The foundations of climate diplomacy are currently being questioned, and a month before COP30 in Brazil, more than half of the world's countries have not presented any plan to reduce carbon emissions, the president of the Energy Policy Group (EPG), Radu Dudau, told a specialist conference on Thursday.
"Although there is very solid climate science, it seems that public acceptance of it is eroding across the globe. So there are many challenges. COP30 will bring to the fore several key elements. So, it will be a very important meeting in Belem, and the member states of the UNFCCC ( United Nations Framework Convention on Climate Change) convention have to present their nationally determined contributions. Basically, they have to say exactly what they will do and what targets they are setting to reduce carbon emissions. Unfortunately, even a month before the event, more than half of the world's countries have not presented any plans. The issue of financing, investments in technology transfer to developing countries, will be crucial, because the very generous commitments of the past seem not to be observed and are unlikely to be fulfilled considering the current approach," said Dudau.
The EPG specialist recalled, in this context, the major reference point of environmental protection - the Paris Agreement - initialed a decade ago.

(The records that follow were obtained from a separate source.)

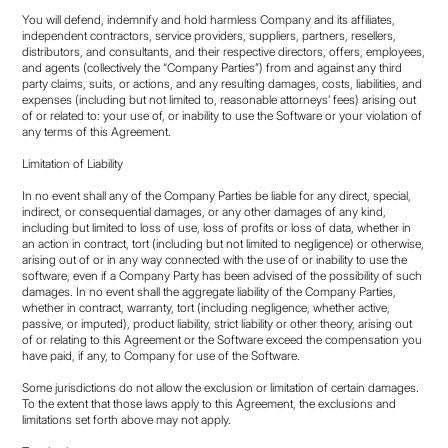
You will defend, indemnify and hold harmless Company and its affiliates,
independent contractors, service providers, suppliers, partners, resellers,
distributors, and consultants, and their respective directors, offers, employees,
and agents (collectively the “Company Parties”) from and against any third
party claims, suits, or actions, and any resulting damages, costs, liabilities, and
expenses (including but not limited to, reasonable attorneys’ fees) arising out
of or related to: your use of, or inability to use the Software or your violation of
any terms of this Agreement.
Limitation of Liability
In no event shall any of the Company Parties be liable for any direct, special,
indirect, or consequential damages, or any other damages of any kind,
including but limited to loss of use, loss of profits or loss of data, whether in
an action in contract, tort (including but not limited to negligence) or otherwise,
arising out of or in any way connected with the use of or inability to use the
software, even if a Company Party has been advised of the possibility of such
damages. In no event shall the aggregate liability of the Company Parties,
whether in contract, warranty, tort (including negligence, whether active,
passive, or imputed), product liability, strict liability or other theory, arising out
of or relating to this Agreement or the Software exceed the compensation you
have paid, if any, to Company for use of the Software.
Some jurisdictions do not allow the exclusion or limitation of certain damages.
To the extent that those laws apply to this Agreement, the exclusions and
limitations set forth above may not apply.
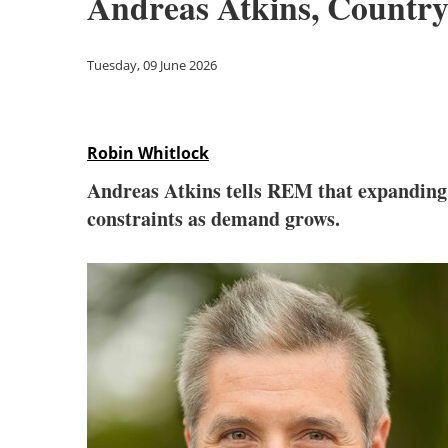
Andreas Atkins, Count
Tuesday, 09 June 2026
Robin Whitlock
Andreas Atkins tells REM that expanding 
constraints as demand grows.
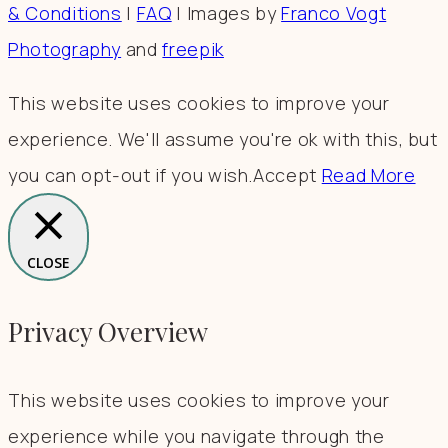
& Conditions
|
FAQ
| Images by
Franco Vogt
Photography
and
freepik
This website uses cookies to improve your
experience. We'll assume you're ok with this, but
you can opt-out if you wish.
Accept
Read More
CLOSE
Privacy Overview
This website uses cookies to improve your
experience while you navigate through the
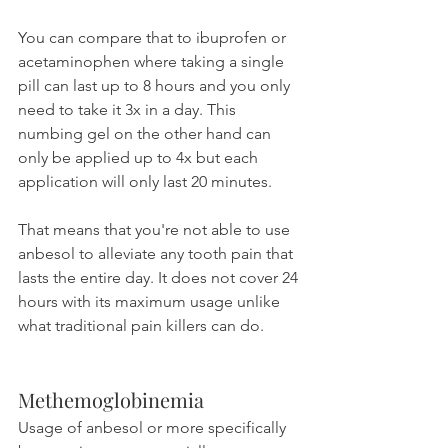
You can compare that to ibuprofen or 
acetaminophen where taking a single 
pill can last up to 8 hours and you only 
need to take it 3x in a day. This 
numbing gel on the other hand can 
only be applied up to 4x but each 
application will only last 20 minutes. 
That means that you're not able to use 
anbesol to alleviate any tooth pain that 
lasts the entire day. It does not cover 24 
hours with its maximum usage unlike 
what traditional pain killers can do.
Methemoglobinemia
Usage of anbesol or more specifically 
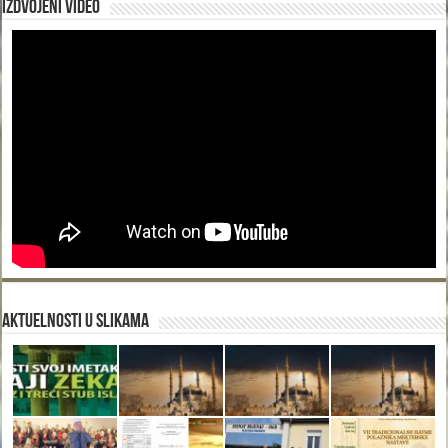
Izdvojeni video
Aktuelnosti u slikama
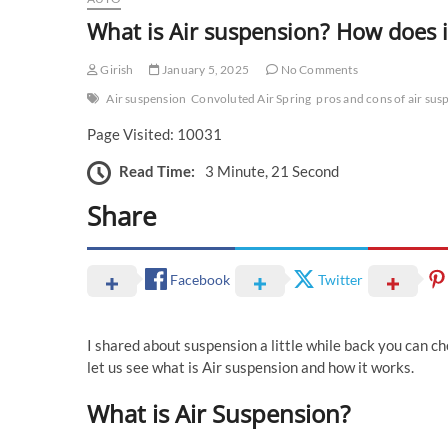
What is Air suspension? How does 
Girish
January 5, 2025
No Comments
Air suspension
Convoluted Air Spring
pros and cons of air sus
Page Visited: 10031
Read Time:
3 Minute, 21 Second
Share
Facebook
Twitter
I shared about suspension a little while back you can c
let us see what is Air suspension and how it works.
What is Air Suspension?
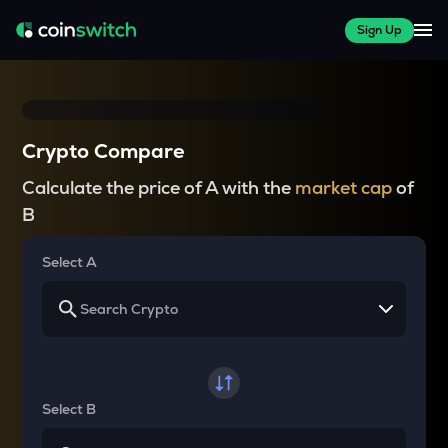
Sign Up
Crypto Compare
Calculate the price of A with the
market cap
of
B
Select A
Select B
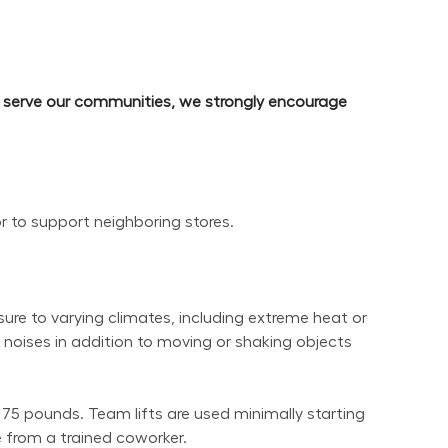
d serve our communities, we strongly encourage 
or to support neighboring stores.
re to varying climates, including extreme heat or 
noises in addition to moving or shaking objects 
 75 pounds. Team lifts are used minimally starting 
 from a trained coworker.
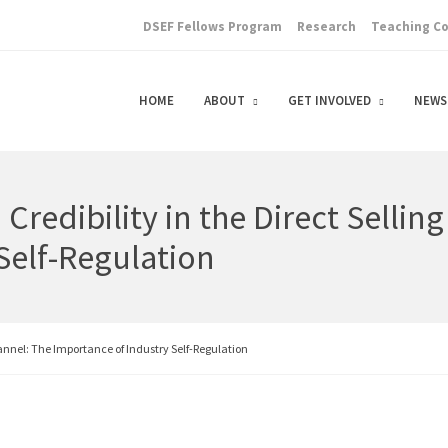
DSEF Fellows Program
Research
Teaching C
HOME
ABOUT
GET INVOLVED
NEWS
Credibility in the Direct Sellin
Self-Regulation
hannel: The Importance of Industry Self-Regulation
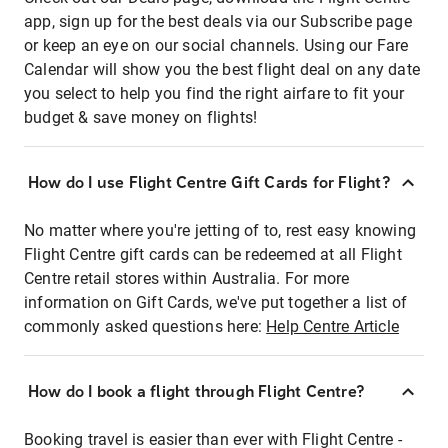
app, sign up for the best deals via our Subscribe page
or keep an eye on our social channels. Using our Fare
Calendar will show you the best flight deal on any date
you select to help you find the right airfare to fit your
budget & save money on flights!
How do I use Flight Centre Gift Cards for Flight?
No matter where you're jetting of to, rest easy knowing
Flight Centre gift cards can be redeemed at all Flight
Centre retail stores within Australia. For more
information on Gift Cards, we've put together a list of
commonly asked questions here:
Help Centre Article
How do I book a flight through Flight Centre?
Booking travel is easier than ever with Flight Centre -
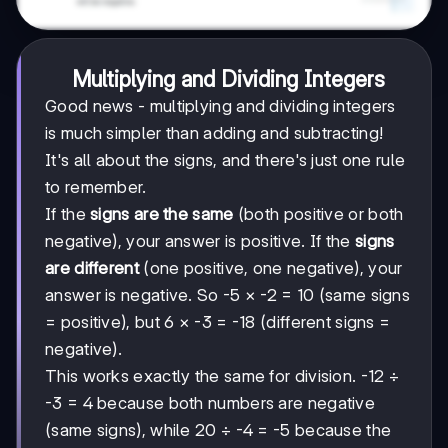
Multiplying and Dividing Integers
Good news - multiplying and dividing integers
is much simpler than adding and subtracting!
It's all about the signs, and there's just one rule
to remember.
If the
signs are the same
(both positive or both
negative), your answer is positive. If the
signs
are different
(one positive, one negative), your
answer is negative. So -5 × -2 = 10 (same signs
= positive), but 6 × -3 = -18 (different signs =
negative).
This works exactly the same for division. -12 ÷
-3 = 4 because both numbers are negative
(same signs), while 20 ÷ -4 = -5 because the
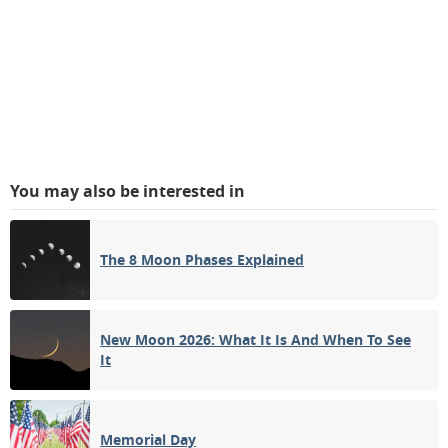
You may also be interested in
The 8 Moon Phases Explained
New Moon 2026: What It Is And When To See
It
Memorial Day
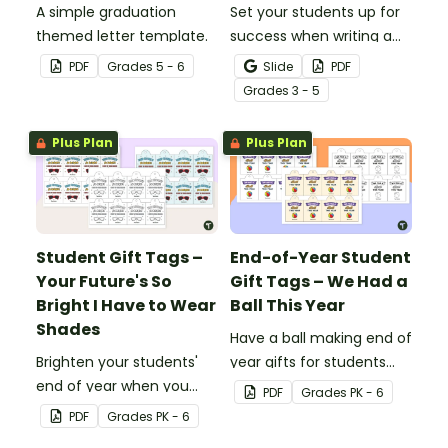
A simple graduation
Set your students up for
themed letter template.
success when writing a
diamante poem with this
PDF
Grade
s
5 - 6
Slide
PDF
set of scaffolded, easy-
Grade
s
3 - 5
to-follow worksheets.
Plus Plan
Plus Plan
Student Gift Tags –
End-of-Year Student
Your Future's So
Gift Tags – We Had a
Bright I Have to Wear
Ball This Year
Shades
Have a ball making end of
Brighten your students'
year gifts for students
end of year when you
with our printable student
PDF
Grade
s
PK - 6
give them special end of
gift tags.
PDF
Grade
s
PK - 6
year student gifts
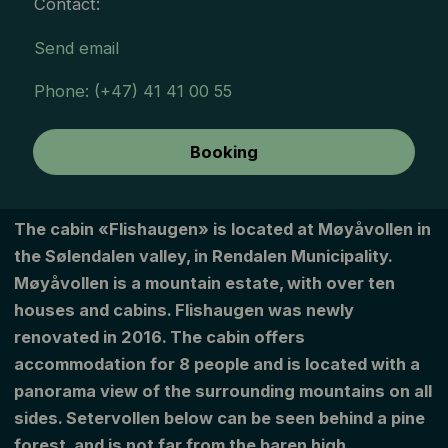
Contact:
Send email
Phone: (+47) 41 41 00 55
Booking
The cabin «Flishaugen» is located at Møyåvollen in
the Sølendalen valley, in Rendalen Municipality.
Møyåvollen is a mountain estate, with over ten
houses and cabins. Flishaugen was newly
renovated in 2016. The cabin offers
accommodation for 8 people and is located with a
panorama view of the surrounding mountains on all
sides. Setervollen below can be seen behind a pine
forest, and is not far from the baren high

"October is a deliberately chosen time for the climate diplomacy conference. It comes a month before the Conference of the Parties to the United Nations Framework Convention on Climate Change - UNFCCC, the UN framework for these increasingly important annual meetings on critical issues of climate diplomacy. COP30 is due to start next month in Brazil, 30 years after the first COP took place in Berlin. It is a year of round numbers for climate diplomacy. It also marks the tenth anniversary of the Paris Agreement, which was marked as a major landmark. People see this agreement as a system and as an international agreement. Virtually all countries have committed to reducing carbon e missions and putting the planet on a trajectory for a warming of no more than two degrees Celsius, possibly 1.5 degrees, compared to pre-industrial levels," Radu Dudau stressed.
The 2025 United Nations Climate Change Conference - COP30 will take place in Belem, Brazil, from November 10 to 21.
The Romanian Diplomatic Institute and the Energy Policy Group (EPG) are organizing, on Thursday, the second edition of the event "Climate Diplomacy in Central and Eastern Europe: Regional Dialogue in the Preparation of COP30".